Admirado por aquel efecto, con la mente en blanco, Pedro se la quedó mirando de hito en hito.
—¿Pasa algo?
—No —se acercó a ella.
Ya no había diversión alguna en sus ojos, sino algo mucho más peligroso.
Retrocedió un paso. Y otro más.
—Si no tienes ninguna pregunta más que hacerme sobre la torre, o sobre el resto del ala, creo que podríamos… —se interrumpió, sin aliento, cuando de repente Pedro le rodeó la cintura con un brazo, atrayéndola hacia sí—. ¿Qué diablos crees que estás haciendo?
—Evitar que repitas el mismo salto que hizo tu bisabuela —señaló la ventana que tenía a su espalda—. Si hubieras seguido retrocediendo, podrías haber atravesado ese cristal. Esas vidrieras no parecen muy resistentes.

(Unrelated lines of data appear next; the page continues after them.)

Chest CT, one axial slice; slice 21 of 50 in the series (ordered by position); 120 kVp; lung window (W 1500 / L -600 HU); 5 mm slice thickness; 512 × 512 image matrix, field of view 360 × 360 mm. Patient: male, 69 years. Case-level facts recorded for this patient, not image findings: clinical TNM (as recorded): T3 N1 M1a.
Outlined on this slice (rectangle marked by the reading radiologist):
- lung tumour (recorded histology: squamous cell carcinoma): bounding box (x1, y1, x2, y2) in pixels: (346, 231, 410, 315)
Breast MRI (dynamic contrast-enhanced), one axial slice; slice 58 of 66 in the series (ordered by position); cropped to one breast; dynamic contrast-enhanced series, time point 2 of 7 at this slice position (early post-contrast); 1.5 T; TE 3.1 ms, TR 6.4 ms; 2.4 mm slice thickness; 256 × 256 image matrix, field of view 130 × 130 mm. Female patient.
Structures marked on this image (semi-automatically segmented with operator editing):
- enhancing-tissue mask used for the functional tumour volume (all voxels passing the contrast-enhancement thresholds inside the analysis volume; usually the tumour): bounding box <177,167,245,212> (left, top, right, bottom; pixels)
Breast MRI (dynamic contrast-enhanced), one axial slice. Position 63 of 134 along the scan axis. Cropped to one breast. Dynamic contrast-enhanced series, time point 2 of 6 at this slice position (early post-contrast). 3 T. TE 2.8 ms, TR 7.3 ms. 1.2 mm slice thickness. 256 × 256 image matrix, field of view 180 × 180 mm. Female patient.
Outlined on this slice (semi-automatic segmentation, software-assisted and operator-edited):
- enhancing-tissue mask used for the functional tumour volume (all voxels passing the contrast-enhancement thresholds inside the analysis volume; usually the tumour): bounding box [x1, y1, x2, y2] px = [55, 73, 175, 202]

—Vamos —pronunció, con el corazón acelerado.
Pero él no la soltó, sino que incluso acercó el rostro a su cabello, aspirando su perfume.

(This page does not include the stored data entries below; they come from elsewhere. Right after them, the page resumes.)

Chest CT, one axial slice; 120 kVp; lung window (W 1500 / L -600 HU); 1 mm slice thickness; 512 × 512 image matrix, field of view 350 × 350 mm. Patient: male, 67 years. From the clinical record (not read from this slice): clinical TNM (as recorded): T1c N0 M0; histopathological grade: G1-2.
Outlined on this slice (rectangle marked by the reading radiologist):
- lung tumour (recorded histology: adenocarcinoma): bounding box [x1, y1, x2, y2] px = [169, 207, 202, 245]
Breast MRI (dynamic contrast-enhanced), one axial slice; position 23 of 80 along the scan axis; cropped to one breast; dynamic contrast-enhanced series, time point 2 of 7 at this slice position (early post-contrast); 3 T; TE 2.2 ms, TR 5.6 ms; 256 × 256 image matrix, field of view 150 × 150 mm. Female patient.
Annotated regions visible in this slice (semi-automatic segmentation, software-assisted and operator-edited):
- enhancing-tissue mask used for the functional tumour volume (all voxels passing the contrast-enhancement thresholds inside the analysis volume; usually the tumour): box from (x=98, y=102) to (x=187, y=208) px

—Deberías habérmelo agradecido, Paula. Probablemente te haya salvado la vida.
Paula se dijo que su pulso podía estar dando alocados saltos, pero por nada del mundo se dejaría intimidar por aquel vaquero.

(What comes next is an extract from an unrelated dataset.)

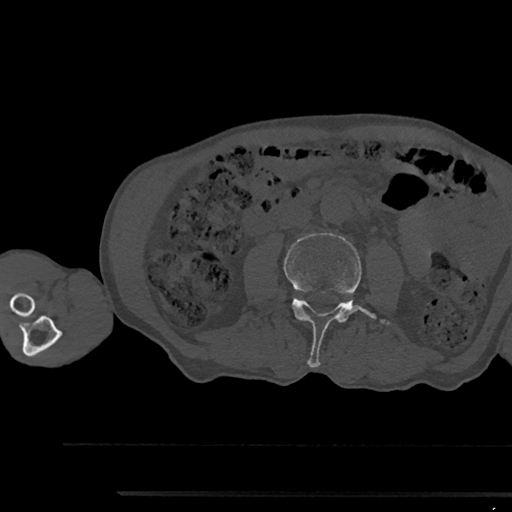
CT including the spine, one axial slice; slice 483 of 797 in the series (ordered by position); reconstruction kernel Br40s/3; bone window (W 1800 / L 400 HU); 512 × 512 image matrix. Patient: male, 79 years. Case-level facts recorded for this patient, not image findings: primary cancer: prostate.
Outlined on this slice (semi-automatic segmentation, software-assisted and operator-edited):
- L3 vertebra: bounding box (x1, y1, x2, y2) in pixels: (284, 233, 389, 367)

—Si no me sueltas ahora mismo, me temo que alguien tendrá que salvarte la tuya.
Pedro se echó a reír, encantado con su salida, y tentado de levantarla en brazos. Pero al momento siguiente, casi sin darse cuenta, se vio impulsado hacia atrás y aterrizó con el trasero en el suelo. Con una sonrisa de inmensa satisfacción, Paula inclinó la cabeza.
—Con esto concluye nuestro recorrido de esta tarde. Y ahora, si me disculpas… —dio media vuelta y se dispuso a salir.
Pero Pedro, desde donde estaba, la agarró de un tobillo. Paula apenas tuvo tiempo de soltar un grito antes de aterrizar también en el suelo, a su lado.
—¡Oh…! ¡Bruto! —le espetó, enfadada, y se apartó el cabello de los ojos.
—Lo que es bueno para el ganso es bueno para la gansa —le alzó la barbilla con un dedo—. Más filosofía barata. Te mueves muy rápido, Paula, pero tienes que recordar no perder nunca de vista tu objetivo.
—Si fuera un hombre…
—Entonces no sería ni mucho menos tan divertido —riendo, le dio un rápido beso, y se dedicó a disfrutar de su azorada reacción—. Vaya. Creo que se impone repetir esto…
Paula habría terminado por empujarlo. Estaba absolutamente segura de ello. A pesar del ardor que le recorría la espalda. A pesar de la melaza derretida, en vez de sangre, que parecía correr por sus venas. Lo habría empujado, e incluso había levantado una mano con esa intención… cuando unos pasos resonaron en los escalones de hierro que llevaban a la torre.